Zenos Frudakis at age five in traditional Greek Evzone costume.

Biography

As a child in Gary, Indiana, Zenos began to sculpt under the family's kitchen table with a piece of dough given to him by his mother as she was preparing to bake bread. Zenos father, born in Greece, came to the U.S. as a boy. The oldest of five children growing up in Greek culture, Zenos admired, respected, and was drawn to Greek sculpture. Greek art influenced his aesthetic vision; additional inspiration came from sculptors Michaelangelo, Bernini, Carpeaux and Rodin. The poetry of Eliot, Frost, Roethke and Graves, is important to Zenos, as is post-modern, deconstructionist philosophy.

Zenos studied by scholarship at the Pennsylvania Academy of the Fine Arts, completing his formal education with a Bachelor in Fine Art and a Master in Fine Art at the University of Pennsylvania. Zenos studied sculpture with his brother, sculptor EvAngelos Frudakis, and oil painting with James Hanes, both winners of the Prix de Rome.
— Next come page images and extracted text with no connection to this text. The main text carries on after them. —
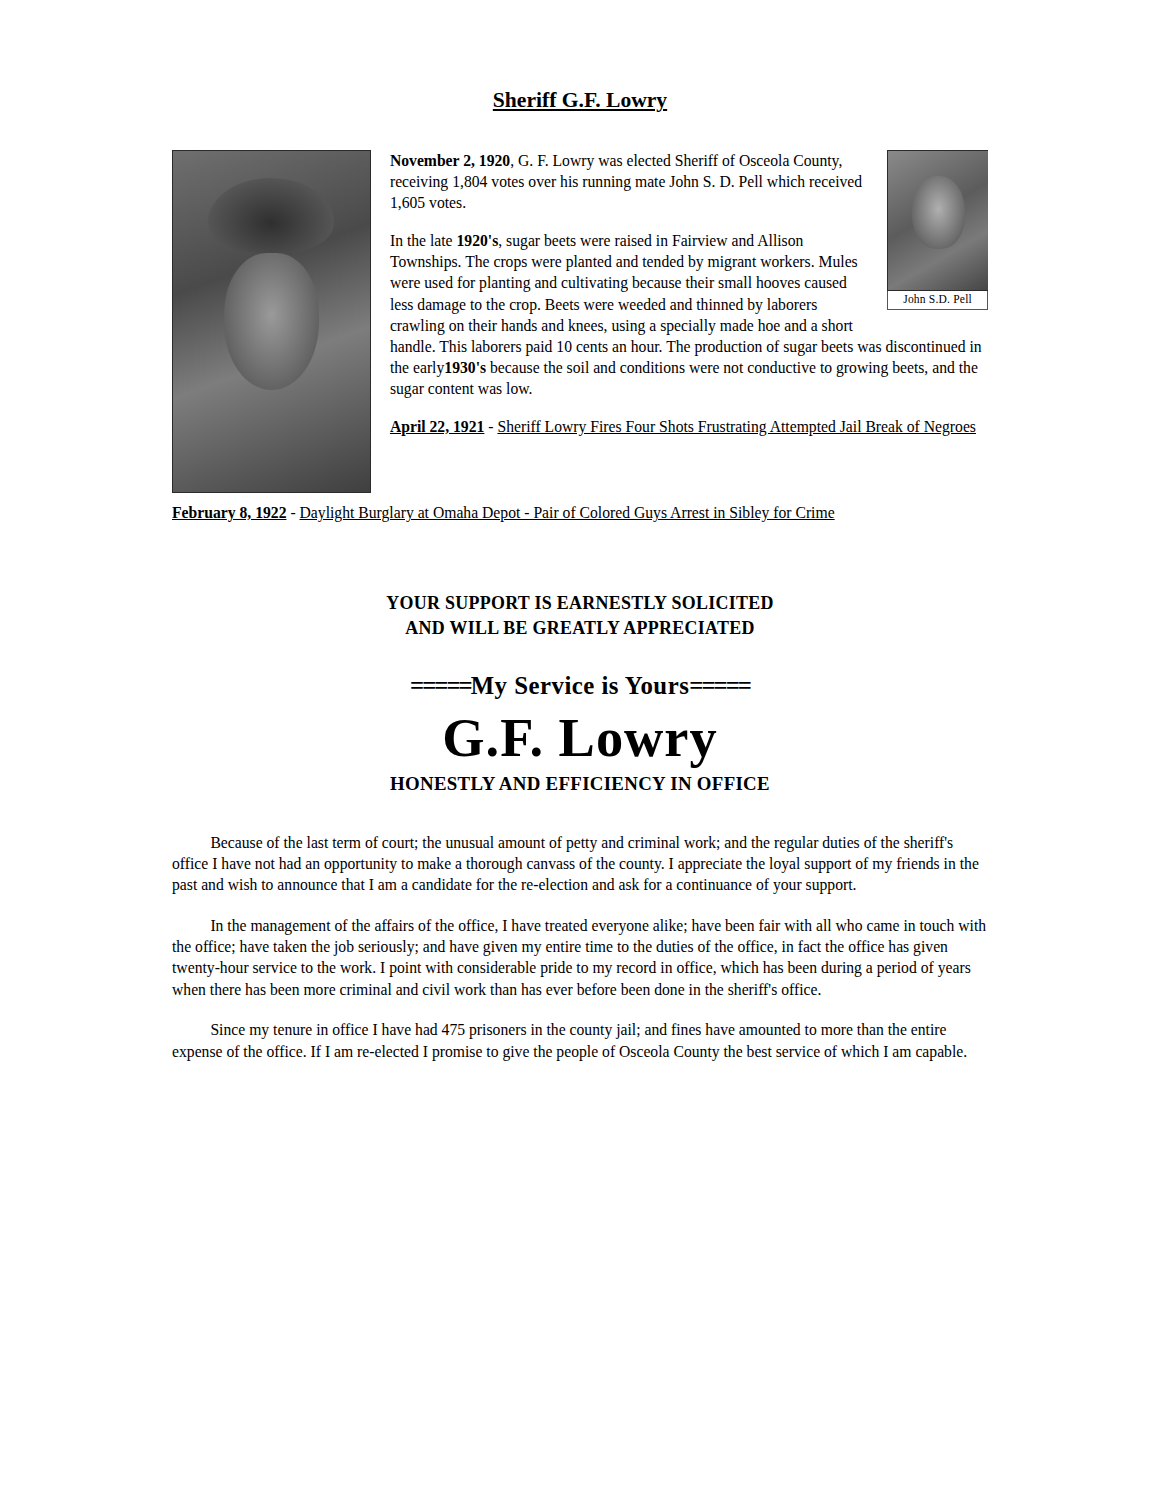Sheriff G.F. Lowry
John S.D. Pell
November 2, 1920, G. F. Lowry was elected Sheriff of Osceola County, receiving 1,804 votes over his running mate John S. D. Pell which received 1,605 votes.
In the late 1920's, sugar beets were raised in Fairview and Allison Townships. The crops were planted and tended by migrant workers. Mules were used for planting and cultivating because their small hooves caused less damage to the crop. Beets were weeded and thinned by laborers crawling on their hands and knees, using a specially made hoe and a short handle. This laborers paid 10 cents an hour. The production of sugar beets was discontinued in the early1930's because the soil and conditions were not conductive to growing beets, and the sugar content was low.
April 22, 1921 - Sheriff Lowry Fires Four Shots Frustrating Attempted Jail Break of Negroes
February 8, 1922 - Daylight Burglary at Omaha Depot - Pair of Colored Guys Arrest in Sibley for Crime
YOUR SUPPORT IS EARNESTLY SOLICITED
AND WILL BE GREATLY APPRECIATED
=====My Service is Yours=====
G.F. Lowry
HONESTLY AND EFFICIENCY IN OFFICE
Because of the last term of court; the unusual amount of petty and criminal work; and the regular duties of the sheriff's office I have not had an opportunity to make a thorough canvass of the county. I appreciate the loyal support of my friends in the past and wish to announce that I am a candidate for the re-election and ask for a continuance of your support.
In the management of the affairs of the office, I have treated everyone alike; have been fair with all who came in touch with the office; have taken the job seriously; and have given my entire time to the duties of the office, in fact the office has given twenty-hour service to the work. I point with considerable pride to my record in office, which has been during a period of years when there has been more criminal and civil work than has ever before been done in the sheriff's office.
Since my tenure in office I have had 475 prisoners in the county jail; and fines have amounted to more than the entire expense of the office. If I am re-elected I promise to give the people of Osceola County the best service of which I am capable.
Zenos' emphasis has been the figure and the portrait, as demonstrated in his many monumental figure/portrait works, individual portrait busts and bas-reliefs. He excels at expressing the character and vitality of his subjects while capturing an accurate likeness. Zenos portfolio includes figure sculpture, animals, bas-reliefs, portraitsboth busts and paintingsof living and historical individuals, and poetic/philosophical sculpture with a post-modern sensibility. Over the past four decades, he has created monumental works in public and private collections throughout the US and abroad.

Although Zenos creates personal, expressive works of art, he is a commissioned artist with wide-ranging versatility capable of sculpting subjects from the human form to animals.